::: Source data
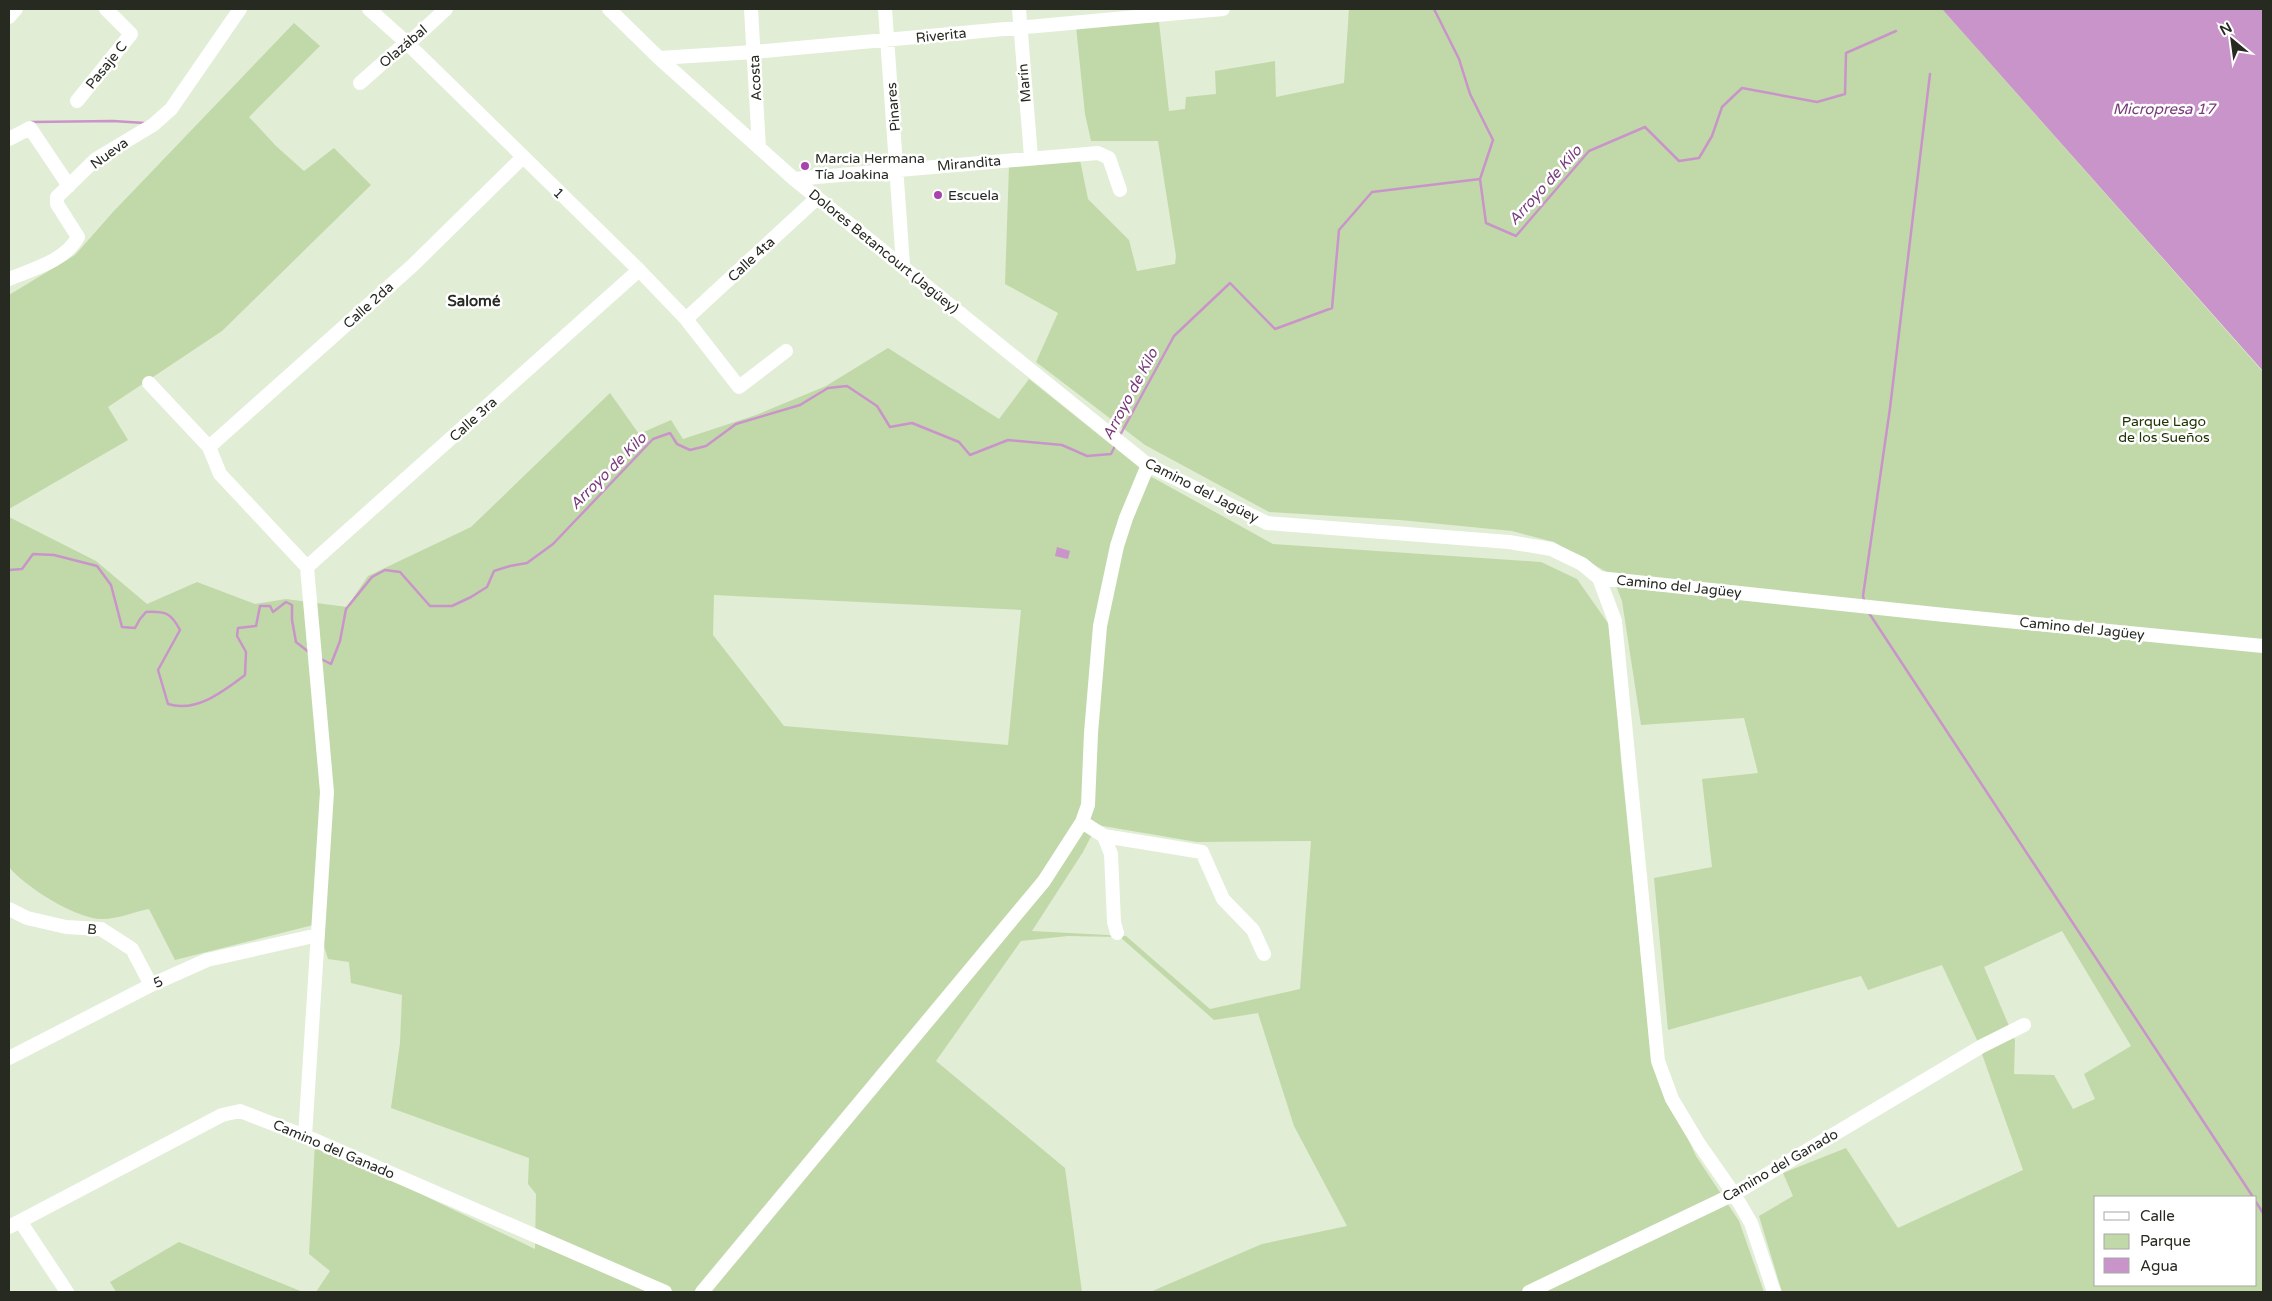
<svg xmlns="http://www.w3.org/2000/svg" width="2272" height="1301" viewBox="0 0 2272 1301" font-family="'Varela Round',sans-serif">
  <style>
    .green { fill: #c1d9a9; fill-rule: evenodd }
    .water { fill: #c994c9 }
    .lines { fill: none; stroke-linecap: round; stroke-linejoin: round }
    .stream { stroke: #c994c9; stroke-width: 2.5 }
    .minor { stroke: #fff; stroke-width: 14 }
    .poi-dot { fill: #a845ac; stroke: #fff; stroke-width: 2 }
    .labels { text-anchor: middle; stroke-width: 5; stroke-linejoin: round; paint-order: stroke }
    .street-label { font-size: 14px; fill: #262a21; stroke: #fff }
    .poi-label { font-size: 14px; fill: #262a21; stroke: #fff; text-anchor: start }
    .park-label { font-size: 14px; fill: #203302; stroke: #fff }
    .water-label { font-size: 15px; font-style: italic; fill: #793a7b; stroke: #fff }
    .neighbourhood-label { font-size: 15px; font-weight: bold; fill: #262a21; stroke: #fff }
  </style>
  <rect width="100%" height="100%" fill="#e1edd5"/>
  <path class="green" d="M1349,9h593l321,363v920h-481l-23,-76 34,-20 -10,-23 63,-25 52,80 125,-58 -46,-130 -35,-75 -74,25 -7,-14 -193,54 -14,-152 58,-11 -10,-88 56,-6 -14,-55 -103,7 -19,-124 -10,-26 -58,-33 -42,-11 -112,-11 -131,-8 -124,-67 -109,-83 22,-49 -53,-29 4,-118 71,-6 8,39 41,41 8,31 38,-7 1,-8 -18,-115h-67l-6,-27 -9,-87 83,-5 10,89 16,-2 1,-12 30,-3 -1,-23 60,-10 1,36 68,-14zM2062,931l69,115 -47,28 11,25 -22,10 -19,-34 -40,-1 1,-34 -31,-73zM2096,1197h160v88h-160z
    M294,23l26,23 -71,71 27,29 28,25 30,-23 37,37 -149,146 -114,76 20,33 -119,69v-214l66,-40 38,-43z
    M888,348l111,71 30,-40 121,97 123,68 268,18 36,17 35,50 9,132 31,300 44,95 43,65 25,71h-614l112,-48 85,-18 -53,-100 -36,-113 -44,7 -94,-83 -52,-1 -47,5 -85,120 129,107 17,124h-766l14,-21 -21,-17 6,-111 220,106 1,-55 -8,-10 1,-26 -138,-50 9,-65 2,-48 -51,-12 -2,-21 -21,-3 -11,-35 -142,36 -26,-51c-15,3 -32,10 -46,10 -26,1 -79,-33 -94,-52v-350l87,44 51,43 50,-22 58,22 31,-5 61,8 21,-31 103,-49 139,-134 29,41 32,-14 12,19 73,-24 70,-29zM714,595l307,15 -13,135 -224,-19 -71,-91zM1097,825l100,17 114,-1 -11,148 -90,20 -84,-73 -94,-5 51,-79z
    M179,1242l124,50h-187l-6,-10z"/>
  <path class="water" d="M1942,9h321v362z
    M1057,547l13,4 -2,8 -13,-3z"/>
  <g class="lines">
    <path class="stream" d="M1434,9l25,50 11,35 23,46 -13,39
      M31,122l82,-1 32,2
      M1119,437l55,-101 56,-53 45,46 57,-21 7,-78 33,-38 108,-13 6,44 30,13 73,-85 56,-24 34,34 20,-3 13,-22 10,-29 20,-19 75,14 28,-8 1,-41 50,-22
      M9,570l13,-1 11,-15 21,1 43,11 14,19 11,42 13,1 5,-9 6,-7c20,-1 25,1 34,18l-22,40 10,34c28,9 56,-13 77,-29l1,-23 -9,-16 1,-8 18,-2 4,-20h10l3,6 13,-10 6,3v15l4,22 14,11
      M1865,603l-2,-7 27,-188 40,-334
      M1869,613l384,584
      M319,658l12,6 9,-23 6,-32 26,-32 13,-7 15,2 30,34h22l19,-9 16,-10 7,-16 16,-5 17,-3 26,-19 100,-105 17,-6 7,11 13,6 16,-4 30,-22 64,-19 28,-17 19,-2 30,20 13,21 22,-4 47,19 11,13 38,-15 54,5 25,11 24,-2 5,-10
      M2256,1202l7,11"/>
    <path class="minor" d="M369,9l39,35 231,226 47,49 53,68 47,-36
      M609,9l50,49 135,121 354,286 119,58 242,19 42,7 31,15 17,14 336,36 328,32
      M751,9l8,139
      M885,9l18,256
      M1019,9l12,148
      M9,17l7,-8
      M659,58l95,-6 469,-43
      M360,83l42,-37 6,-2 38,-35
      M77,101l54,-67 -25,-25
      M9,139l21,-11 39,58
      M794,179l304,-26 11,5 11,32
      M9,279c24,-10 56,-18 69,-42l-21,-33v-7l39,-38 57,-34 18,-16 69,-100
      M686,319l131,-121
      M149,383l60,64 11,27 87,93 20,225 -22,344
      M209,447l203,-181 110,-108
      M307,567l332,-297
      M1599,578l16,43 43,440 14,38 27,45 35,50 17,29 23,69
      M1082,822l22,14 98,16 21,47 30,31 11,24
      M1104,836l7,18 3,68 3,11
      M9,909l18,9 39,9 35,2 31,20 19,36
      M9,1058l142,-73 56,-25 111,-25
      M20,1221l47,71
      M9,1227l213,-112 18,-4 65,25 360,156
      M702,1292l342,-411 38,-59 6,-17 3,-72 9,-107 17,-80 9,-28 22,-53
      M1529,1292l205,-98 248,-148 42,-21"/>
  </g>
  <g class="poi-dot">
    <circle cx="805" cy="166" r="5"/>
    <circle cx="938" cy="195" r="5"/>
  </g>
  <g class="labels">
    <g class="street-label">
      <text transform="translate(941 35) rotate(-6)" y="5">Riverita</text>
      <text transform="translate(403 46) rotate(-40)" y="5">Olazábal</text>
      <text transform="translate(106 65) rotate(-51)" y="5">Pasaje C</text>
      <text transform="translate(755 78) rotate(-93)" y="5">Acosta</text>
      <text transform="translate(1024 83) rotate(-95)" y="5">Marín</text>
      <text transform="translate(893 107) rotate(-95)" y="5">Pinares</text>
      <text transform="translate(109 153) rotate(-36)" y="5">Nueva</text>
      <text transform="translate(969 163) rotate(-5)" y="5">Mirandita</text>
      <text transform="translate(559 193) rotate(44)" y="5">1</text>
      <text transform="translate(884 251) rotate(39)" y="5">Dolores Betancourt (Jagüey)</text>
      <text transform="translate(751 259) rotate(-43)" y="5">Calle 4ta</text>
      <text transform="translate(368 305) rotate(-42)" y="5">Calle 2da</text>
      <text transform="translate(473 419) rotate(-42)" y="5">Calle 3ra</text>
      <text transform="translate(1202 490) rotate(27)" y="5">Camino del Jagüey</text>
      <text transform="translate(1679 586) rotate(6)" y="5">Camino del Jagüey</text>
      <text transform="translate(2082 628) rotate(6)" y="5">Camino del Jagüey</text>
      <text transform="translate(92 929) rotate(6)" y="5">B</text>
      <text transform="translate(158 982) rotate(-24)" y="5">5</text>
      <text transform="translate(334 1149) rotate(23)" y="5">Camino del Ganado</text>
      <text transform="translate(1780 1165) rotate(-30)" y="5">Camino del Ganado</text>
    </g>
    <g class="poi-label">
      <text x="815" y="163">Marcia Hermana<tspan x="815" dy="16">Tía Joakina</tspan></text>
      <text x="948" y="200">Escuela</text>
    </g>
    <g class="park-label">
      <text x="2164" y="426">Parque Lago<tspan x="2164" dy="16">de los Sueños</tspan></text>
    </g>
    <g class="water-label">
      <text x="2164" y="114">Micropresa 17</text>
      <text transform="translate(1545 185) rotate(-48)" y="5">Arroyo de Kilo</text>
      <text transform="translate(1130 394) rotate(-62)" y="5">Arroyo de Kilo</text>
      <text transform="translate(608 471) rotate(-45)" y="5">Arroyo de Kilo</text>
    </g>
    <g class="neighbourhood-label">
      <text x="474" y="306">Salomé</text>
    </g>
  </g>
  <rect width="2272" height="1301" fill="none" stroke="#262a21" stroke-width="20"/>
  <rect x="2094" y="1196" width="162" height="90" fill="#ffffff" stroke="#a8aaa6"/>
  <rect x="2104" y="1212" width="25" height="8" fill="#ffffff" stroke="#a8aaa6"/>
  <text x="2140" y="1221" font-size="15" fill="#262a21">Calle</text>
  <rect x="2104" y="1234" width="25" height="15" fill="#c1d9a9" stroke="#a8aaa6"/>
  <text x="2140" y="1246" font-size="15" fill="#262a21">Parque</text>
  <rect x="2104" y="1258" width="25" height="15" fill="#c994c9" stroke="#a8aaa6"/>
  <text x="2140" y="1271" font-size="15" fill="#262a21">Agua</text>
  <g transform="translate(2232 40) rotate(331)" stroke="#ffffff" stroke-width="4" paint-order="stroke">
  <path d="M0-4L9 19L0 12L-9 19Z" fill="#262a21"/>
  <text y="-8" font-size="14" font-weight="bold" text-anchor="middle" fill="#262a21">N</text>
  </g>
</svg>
::::::
■ Exercise aim
Say the number of lines above that include "middle", and only that.

■ Solution
2